Lorsque s’ouvre la conférence, Staline est en position de force grâce à la situation militaire qui joue grandement en la faveur de l’URSS. En effet, après avoir atteint la frontière roumaine dès le mois de mars 1944, l’Armée rouge progresse en Europe orientale et centrale. Les troupes soviétiques entrent dans les pays baltes à l’automne et elles repoussent la Wehrmacht à l’ouest de la Pologne. En quelques semaines la Roumanie et la Bulgarie demandent l’armistice. Entre octobre 1944 et le début de l’année 1945, une grande partie de l’Europe orientale (Pologne, Roumanie, Bulgarie, Slovaquie et une partie de la Hongrie) est passée sous contrôle soviétique.

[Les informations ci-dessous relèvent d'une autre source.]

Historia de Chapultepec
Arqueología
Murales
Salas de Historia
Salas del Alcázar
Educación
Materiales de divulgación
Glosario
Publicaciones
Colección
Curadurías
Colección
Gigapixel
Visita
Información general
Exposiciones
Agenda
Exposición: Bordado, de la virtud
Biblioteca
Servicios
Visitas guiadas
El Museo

Une « déclaration sur l’Europe libérée » fait de la tenue d’élections libres dans les États débarrassés du nazisme un impératif de l’après-guerre. Enfin, Staline obtient que les membres du Comité de Lublin (communistes) soit associé au gouvernement du pays et que la frontière orientale de la Pologne soit déplacée, ce qui permet à l’URSS de récupérer les territoires perdus en 1920 au sortir de la guerre russo-polonaise.

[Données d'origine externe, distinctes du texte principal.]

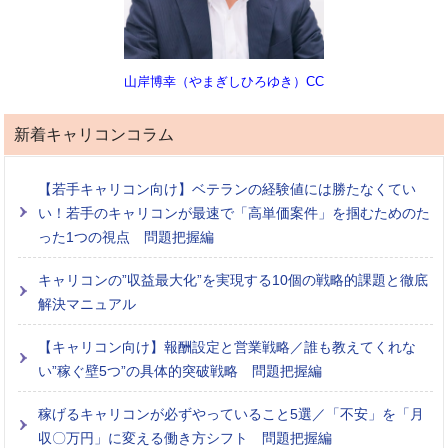
山岸博幸（やまぎしひろゆき）CC
新着キャリコンコラム
【若手キャリコン向け】ベテランの経験値には勝たなくてい
い！若手のキャリコンが最速で「高単価案件」を掴むためのた
った1つの視点 問題把握編
キャリコンの”収益最大化”を実現する10個の戦略的課題と徹底
解決マニュアル
【キャリコン向け】報酬設定と営業戦略／誰も教えてくれな
い”稼ぐ壁5つ”の具体的突破戦略 問題把握編
稼げるキャリコンが必ずやっていること5選／「不安」を「月
収〇万円」に変える働き方シフト 問題把握編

Longtemps resté caché et révélé par Alexandre Soljenitsyne dans « L’Archipel du Goulag », un accord entre les Alliés permit de livrer aux Soviétiques deux millions de Russes, de Baltes et d’Ukrainiens, prisonniers de guerre ou engagés dans la Wehrmacht, la plupart d’entre – eux seront exécutés ou déportés au Goulag.

Découverte

Ça a été le moment le plus incroyable de ma vie, ce jour où les Américains sont arrivés à Buchenwald. Je me rappellerai toujours avec tendresse ce grand soldat noir. Il pleurait comme un enfant. Il pleurait de douleur, toute la douleur du monde, mais aussi de fureur.

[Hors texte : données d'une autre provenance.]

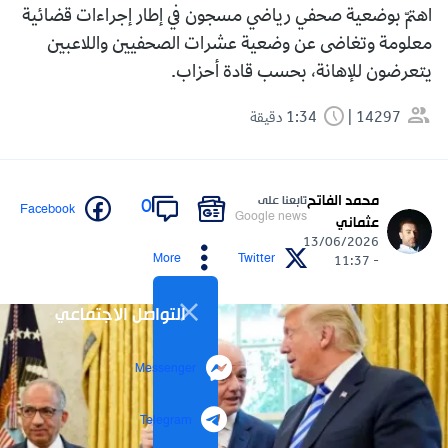
اهتمّ بوضعية صحفي رياضي مسجون في إطار إجراءات قضائية
معلومة وتغاضى عن وضعية عشرات الصحفيين واللاعبين
يتعرضون للإهانة، بحسب قادة أحزاب.
14297
1:34 دقيقة
محمد الفاتح
تابعنا على
0
Facebook
Google news
عثماني
13/06/2026
More
Twitter
- 11:37
التواصل الاجتماعي
Messenger
Telegram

Elie Wiesel, interview au New York Times, 1989.

À l’exception de Buchenwald en avril 1945 et de Mauthausen en mai 1945, rares sont les camps qui ont été réellement libérés. Les Soviétiques, les Britanniques et les Américains découvrent fortuitement les camps de concentration durant la progression de leurs troupes. La « libération des camps » n’a pas constitué un objectif de la fin de cette guerre car les Alliés, qui ont comme but d’abattre la puissance militaire de l’Allemagne, n’ont pas conscience de l’horreur des camps. En mai 1945, les armées alliées évaluent à 18 millions le nombre de personnes déplacées. Dès la fin des combats, les rescapés se mettent en mouvement à travers l’Europe afin de regagner leurs foyers et tenter de reconstruire leurs vies.

1945, vers un nouveau monde ? 

Pendant cinq années, des millions de combattants ont dû démontrer, au milieu du carnage, qu’il ne se pouvait pas qu’un seul homme prit la liberté pour lui aux dépens de tous les autres. Une fois de plus, il a fallu faire la terrible preuve de cette vérité, comme si l’histoire des hommes n’était que la longue et affreuse histoire de leurs sacrifices pour affirmer sans trêve une liberté sans cesse contestée. 

Cette conclusion universelle est rappelée par Albert Camus dans le journal Combat, le lendemain de la capitulation du Reich nazi, avec l’espoir qu’elle imprègne le monde nouveau qui doit surgir des décombres.

L’horreur des combats, les violences contre les populations civiles, la mise en oeuvre du génocide des Juifs d’Europe, le paysage de villes entières détruites, l’explosion des deux bombes atomiques à Hiroshima et Nagasaki (6 et 9 août 1945) font naître une ère d’idéaux, pour retenir les leçons de ce que l’on souhaite être la « dernière » guerre mondiale.

Mais le monde, dominé désormais par les États- Unis et l’URSS, entre dans la Guerre froide. Dès le printemps 1945, la France doit retrouver une place internationale ; alors que les peuples colonisés lui rappellent que la liberté est devenue une aspiration pour toute l’humanité.

Les mémoires du second conflit mondial naissent aussitôt, dans ce contexte si particulier, où les ombres des désastres humains continuent de nous livrer des enseignements que l’on ne veut pas voir s’effacer.